Mara Narciso
A menina valente defendia com tapas e unhas a si mesma e aos irmãos menores. Mas as outras crianças a ameaçavam: “você bate em mim e eu desconto na Dodoca”, o apelido do seu irmão pequeno. O pai, a autoridade máxima, quando vinha chegando do trabalho, instaurava susto e medo generalizados, e obrigava a mãe a mandar os filhos calarem a boca e desaparecerem pelas sombras, nos fundos do quintal. Algumas vezes a menina valente escondia-se debaixo da cama. Uma vez, bem pequena, levou uma surra e foi jogada pelo pai sobre um estrado sem colchão, porque falou a um menino que alguém tinha feito xixi atrás de um monte de tijolos. Outra vez, passava pela copa, enquanto o pai almoçava, e quase levou uma panelada de abóbora na cabeça, pois a panela cheia de comida foi jogada furiosamente pelo pai contra a parede, formando um enorme sol alaranjado.

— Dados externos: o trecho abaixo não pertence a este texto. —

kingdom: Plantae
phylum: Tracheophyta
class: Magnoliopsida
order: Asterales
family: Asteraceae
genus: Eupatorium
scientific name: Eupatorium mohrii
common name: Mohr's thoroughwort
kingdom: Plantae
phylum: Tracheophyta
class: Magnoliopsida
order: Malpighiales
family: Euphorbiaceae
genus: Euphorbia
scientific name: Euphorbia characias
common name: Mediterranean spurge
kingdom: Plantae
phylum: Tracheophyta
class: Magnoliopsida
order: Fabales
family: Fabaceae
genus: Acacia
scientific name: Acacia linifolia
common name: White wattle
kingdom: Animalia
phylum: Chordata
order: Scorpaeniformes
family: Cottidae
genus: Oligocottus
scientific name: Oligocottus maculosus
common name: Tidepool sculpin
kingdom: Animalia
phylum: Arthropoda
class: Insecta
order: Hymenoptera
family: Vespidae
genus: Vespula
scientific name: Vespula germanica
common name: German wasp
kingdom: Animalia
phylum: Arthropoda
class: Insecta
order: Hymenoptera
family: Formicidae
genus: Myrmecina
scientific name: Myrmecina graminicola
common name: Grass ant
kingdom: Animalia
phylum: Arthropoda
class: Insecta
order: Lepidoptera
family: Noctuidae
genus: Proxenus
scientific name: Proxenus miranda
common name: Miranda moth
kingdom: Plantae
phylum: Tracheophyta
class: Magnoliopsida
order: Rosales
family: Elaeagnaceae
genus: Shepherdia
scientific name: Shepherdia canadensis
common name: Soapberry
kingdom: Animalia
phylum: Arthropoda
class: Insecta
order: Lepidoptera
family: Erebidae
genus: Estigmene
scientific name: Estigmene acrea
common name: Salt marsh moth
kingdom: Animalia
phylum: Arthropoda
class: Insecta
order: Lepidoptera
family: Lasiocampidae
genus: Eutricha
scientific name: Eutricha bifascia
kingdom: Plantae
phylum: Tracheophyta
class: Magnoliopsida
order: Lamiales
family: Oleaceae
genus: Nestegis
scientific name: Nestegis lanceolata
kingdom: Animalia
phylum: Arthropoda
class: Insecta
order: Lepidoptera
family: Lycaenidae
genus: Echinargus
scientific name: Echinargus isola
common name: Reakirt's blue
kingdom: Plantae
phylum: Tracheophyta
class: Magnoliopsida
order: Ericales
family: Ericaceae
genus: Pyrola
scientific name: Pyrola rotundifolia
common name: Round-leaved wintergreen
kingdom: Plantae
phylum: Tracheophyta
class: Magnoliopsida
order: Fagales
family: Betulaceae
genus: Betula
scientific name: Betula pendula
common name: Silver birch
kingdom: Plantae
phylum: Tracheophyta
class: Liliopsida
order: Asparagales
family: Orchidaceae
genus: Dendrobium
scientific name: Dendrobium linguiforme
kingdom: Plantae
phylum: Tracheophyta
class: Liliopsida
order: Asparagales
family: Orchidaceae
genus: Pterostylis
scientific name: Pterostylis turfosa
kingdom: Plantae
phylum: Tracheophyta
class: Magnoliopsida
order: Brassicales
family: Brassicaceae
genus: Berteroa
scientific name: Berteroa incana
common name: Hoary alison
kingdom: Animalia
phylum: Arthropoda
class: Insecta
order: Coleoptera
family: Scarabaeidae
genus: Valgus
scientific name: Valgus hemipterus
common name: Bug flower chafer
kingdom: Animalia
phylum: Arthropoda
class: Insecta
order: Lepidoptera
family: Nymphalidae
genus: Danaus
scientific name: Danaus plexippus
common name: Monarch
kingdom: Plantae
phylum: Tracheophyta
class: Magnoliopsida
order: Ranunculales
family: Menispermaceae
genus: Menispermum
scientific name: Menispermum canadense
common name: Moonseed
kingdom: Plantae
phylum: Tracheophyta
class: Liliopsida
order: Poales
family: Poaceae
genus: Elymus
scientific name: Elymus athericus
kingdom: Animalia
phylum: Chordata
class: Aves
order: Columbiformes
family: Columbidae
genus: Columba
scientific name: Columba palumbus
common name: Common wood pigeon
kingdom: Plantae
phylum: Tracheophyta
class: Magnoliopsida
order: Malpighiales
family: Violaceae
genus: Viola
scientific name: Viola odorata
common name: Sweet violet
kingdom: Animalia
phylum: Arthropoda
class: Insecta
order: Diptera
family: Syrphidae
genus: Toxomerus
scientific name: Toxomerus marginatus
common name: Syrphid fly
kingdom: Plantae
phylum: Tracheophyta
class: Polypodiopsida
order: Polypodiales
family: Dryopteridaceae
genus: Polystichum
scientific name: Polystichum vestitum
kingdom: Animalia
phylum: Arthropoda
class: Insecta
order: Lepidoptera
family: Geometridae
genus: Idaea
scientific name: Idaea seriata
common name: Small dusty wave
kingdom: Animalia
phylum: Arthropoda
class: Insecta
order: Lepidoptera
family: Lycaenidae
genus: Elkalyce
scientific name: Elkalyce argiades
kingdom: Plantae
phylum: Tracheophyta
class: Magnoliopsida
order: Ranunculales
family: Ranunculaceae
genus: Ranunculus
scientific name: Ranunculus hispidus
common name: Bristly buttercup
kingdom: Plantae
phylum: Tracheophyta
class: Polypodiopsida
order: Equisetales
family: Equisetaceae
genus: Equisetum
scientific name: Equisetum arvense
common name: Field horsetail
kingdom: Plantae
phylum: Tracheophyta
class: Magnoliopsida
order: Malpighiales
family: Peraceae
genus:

Com seis anos já subia num tamborete para lavar as panelas e pratos na pia. Uma menina, mesmo valente, tinha de aprender a cozinhar e a cuidar de crianças e da casa. Excelente aluna nota dez em matemática, lia muito e tudo que surgia. A mãe dizia que nem mesmo uma bomba a afastaria dos livros. Adorava a vida na roça, e nas férias ia de carro-de-boi para a fazendinha do tio, que ficava a seis quilômetros da cidade. Lá, era fartar-se de mangas, até ficar toda amarela. Coçava a noite toda cm picadas de insetos.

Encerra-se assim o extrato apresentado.